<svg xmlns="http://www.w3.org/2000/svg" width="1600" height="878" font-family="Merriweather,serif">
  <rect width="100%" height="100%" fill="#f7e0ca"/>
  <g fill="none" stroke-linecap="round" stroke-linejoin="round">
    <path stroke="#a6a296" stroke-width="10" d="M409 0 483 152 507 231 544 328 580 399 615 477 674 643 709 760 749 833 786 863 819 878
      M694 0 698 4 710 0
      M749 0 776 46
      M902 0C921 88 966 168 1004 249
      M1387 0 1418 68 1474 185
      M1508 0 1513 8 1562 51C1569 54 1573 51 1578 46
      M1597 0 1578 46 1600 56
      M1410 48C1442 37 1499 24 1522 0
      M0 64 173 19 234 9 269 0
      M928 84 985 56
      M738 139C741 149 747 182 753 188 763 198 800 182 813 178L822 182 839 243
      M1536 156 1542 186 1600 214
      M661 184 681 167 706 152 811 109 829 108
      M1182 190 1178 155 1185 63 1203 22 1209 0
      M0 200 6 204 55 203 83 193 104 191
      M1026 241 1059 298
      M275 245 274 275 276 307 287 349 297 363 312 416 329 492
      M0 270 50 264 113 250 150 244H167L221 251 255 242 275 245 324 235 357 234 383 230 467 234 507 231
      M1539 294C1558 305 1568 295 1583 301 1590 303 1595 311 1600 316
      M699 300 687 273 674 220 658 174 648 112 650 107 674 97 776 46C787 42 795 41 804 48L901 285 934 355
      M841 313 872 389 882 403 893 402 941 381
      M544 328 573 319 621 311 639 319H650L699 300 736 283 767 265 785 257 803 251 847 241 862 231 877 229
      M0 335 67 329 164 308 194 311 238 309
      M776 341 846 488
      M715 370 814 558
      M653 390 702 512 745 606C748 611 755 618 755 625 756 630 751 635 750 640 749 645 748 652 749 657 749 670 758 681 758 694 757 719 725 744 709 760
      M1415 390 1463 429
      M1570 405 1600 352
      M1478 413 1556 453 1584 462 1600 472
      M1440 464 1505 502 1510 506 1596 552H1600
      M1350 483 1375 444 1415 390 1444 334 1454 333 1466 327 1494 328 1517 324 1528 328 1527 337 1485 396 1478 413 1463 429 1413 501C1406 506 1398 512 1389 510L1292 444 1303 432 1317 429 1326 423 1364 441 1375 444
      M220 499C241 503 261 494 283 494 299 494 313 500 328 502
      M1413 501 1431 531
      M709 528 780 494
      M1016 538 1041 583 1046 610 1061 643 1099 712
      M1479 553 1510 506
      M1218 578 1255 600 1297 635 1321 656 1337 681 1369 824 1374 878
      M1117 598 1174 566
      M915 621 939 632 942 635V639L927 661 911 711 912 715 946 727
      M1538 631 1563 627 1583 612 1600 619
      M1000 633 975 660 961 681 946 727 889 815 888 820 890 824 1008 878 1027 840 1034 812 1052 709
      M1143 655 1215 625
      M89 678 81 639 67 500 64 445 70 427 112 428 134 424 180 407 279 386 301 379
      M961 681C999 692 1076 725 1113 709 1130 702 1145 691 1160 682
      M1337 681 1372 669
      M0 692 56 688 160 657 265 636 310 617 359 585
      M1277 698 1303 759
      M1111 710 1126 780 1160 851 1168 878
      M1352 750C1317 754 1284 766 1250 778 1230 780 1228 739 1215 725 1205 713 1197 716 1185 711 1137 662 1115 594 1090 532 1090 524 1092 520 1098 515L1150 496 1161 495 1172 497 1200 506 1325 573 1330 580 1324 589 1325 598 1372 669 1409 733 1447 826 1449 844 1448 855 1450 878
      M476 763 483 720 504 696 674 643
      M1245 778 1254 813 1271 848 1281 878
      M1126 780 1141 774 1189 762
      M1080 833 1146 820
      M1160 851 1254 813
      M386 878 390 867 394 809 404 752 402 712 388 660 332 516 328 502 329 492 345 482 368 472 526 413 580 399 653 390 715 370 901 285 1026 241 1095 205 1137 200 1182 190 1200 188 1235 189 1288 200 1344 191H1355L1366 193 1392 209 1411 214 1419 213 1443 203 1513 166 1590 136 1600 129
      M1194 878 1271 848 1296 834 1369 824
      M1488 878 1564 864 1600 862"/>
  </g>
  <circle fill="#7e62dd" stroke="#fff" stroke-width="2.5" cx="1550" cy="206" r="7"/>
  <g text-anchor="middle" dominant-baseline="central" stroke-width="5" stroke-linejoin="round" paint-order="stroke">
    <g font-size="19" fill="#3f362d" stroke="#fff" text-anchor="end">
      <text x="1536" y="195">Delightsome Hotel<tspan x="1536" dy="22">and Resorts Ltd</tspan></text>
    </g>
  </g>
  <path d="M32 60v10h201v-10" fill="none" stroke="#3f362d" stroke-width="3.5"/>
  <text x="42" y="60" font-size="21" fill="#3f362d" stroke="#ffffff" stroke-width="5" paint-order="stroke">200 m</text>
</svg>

- _Task instructions_
Copy the listing in full. Match it word for word.

- _Answer box_
<svg xmlns="http://www.w3.org/2000/svg" width="1600" height="878" font-family="Merriweather,serif">
  <rect width="100%" height="100%" fill="#f7e0ca"/>
  <g fill="none" stroke-linecap="round" stroke-linejoin="round">
    <path stroke="#a6a296" stroke-width="10" d="M409 0 483 152 507 231 544 328 580 399 615 477 674 643 709 760 749 833 786 863 819 878
      M694 0 698 4 710 0
      M749 0 776 46
      M902 0C921 88 966 168 1004 249
      M1387 0 1418 68 1474 185
      M1508 0 1513 8 1562 51C1569 54 1573 51 1578 46
      M1597 0 1578 46 1600 56
      M1410 48C1442 37 1499 24 1522 0
      M0 64 173 19 234 9 269 0
      M928 84 985 56
      M738 139C741 149 747 182 753 188 763 198 800 182 813 178L822 182 839 243
      M1536 156 1542 186 1600 214
      M661 184 681 167 706 152 811 109 829 108
      M1182 190 1178 155 1185 63 1203 22 1209 0
      M0 200 6 204 55 203 83 193 104 191
      M1026 241 1059 298
      M275 245 274 275 276 307 287 349 297 363 312 416 329 492
      M0 270 50 264 113 250 150 244H167L221 251 255 242 275 245 324 235 357 234 383 230 467 234 507 231
      M1539 294C1558 305 1568 295 1583 301 1590 303 1595 311 1600 316
      M699 300 687 273 674 220 658 174 648 112 650 107 674 97 776 46C787 42 795 41 804 48L901 285 934 355
      M841 313 872 389 882 403 893 402 941 381
      M544 328 573 319 621 311 639 319H650L699 300 736 283 767 265 785 257 803 251 847 241 862 231 877 229
      M0 335 67 329 164 308 194 311 238 309
      M776 341 846 488
      M715 370 814 558
      M653 390 702 512 745 606C748 611 755 618 755 625 756 630 751 635 750 640 749 645 748 652 749 657 749 670 758 681 758 694 757 719 725 744 709 760
      M1415 390 1463 429
      M1570 405 1600 352
      M1478 413 1556 453 1584 462 1600 472
      M1440 464 1505 502 1510 506 1596 552H1600
      M1350 483 1375 444 1415 390 1444 334 1454 333 1466 327 1494 328 1517 324 1528 328 1527 337 1485 396 1478 413 1463 429 1413 501C1406 506 1398 512 1389 510L1292 444 1303 432 1317 429 1326 423 1364 441 1375 444
      M220 499C241 503 261 494 283 494 299 494 313 500 328 502
      M1413 501 1431 531
      M709 528 780 494
      M1016 538 1041 583 1046 610 1061 643 1099 712
      M1479 553 1510 506
      M1218 578 1255 600 1297 635 1321 656 1337 681 1369 824 1374 878
      M1117 598 1174 566
      M915 621 939 632 942 635V639L927 661 911 711 912 715 946 727
      M1538 631 1563 627 1583 612 1600 619
      M1000 633 975 660 961 681 946 727 889 815 888 820 890 824 1008 878 1027 840 1034 812 1052 709
      M1143 655 1215 625
      M89 678 81 639 67 500 64 445 70 427 112 428 134 424 180 407 279 386 301 379
      M961 681C999 692 1076 725 1113 709 1130 702 1145 691 1160 682
      M1337 681 1372 669
      M0 692 56 688 160 657 265 636 310 617 359 585
      M1277 698 1303 759
      M1111 710 1126 780 1160 851 1168 878
      M1352 750C1317 754 1284 766 1250 778 1230 780 1228 739 1215 725 1205 713 1197 716 1185 711 1137 662 1115 594 1090 532 1090 524 1092 520 1098 515L1150 496 1161 495 1172 497 1200 506 1325 573 1330 580 1324 589 1325 598 1372 669 1409 733 1447 826 1449 844 1448 855 1450 878
      M476 763 483 720 504 696 674 643
      M1245 778 1254 813 1271 848 1281 878
      M1126 780 1141 774 1189 762
      M1080 833 1146 820
      M1160 851 1254 813
      M386 878 390 867 394 809 404 752 402 712 388 660 332 516 328 502 329 492 345 482 368 472 526 413 580 399 653 390 715 370 901 285 1026 241 1095 205 1137 200 1182 190 1200 188 1235 189 1288 200 1344 191H1355L1366 193 1392 209 1411 214 1419 213 1443 203 1513 166 1590 136 1600 129
      M1194 878 1271 848 1296 834 1369 824
      M1488 878 1564 864 1600 862"/>
  </g>
  <circle fill="#7e62dd" stroke="#fff" stroke-width="2.5" cx="1550" cy="206" r="7"/>
  <g text-anchor="middle" dominant-baseline="central" stroke-width="5" stroke-linejoin="round" paint-order="stroke">
    <g font-size="19" fill="#3f362d" stroke="#fff" text-anchor="end">
      <text x="1536" y="195">Delightsome Hotel<tspan x="1536" dy="22">and Resorts Ltd</tspan></text>
    </g>
  </g>
  <path d="M32 60v10h201v-10" fill="none" stroke="#3f362d" stroke-width="3.5"/>
  <text x="42" y="60" font-size="21" fill="#3f362d" stroke="#ffffff" stroke-width="5" paint-order="stroke">200 m</text>
</svg>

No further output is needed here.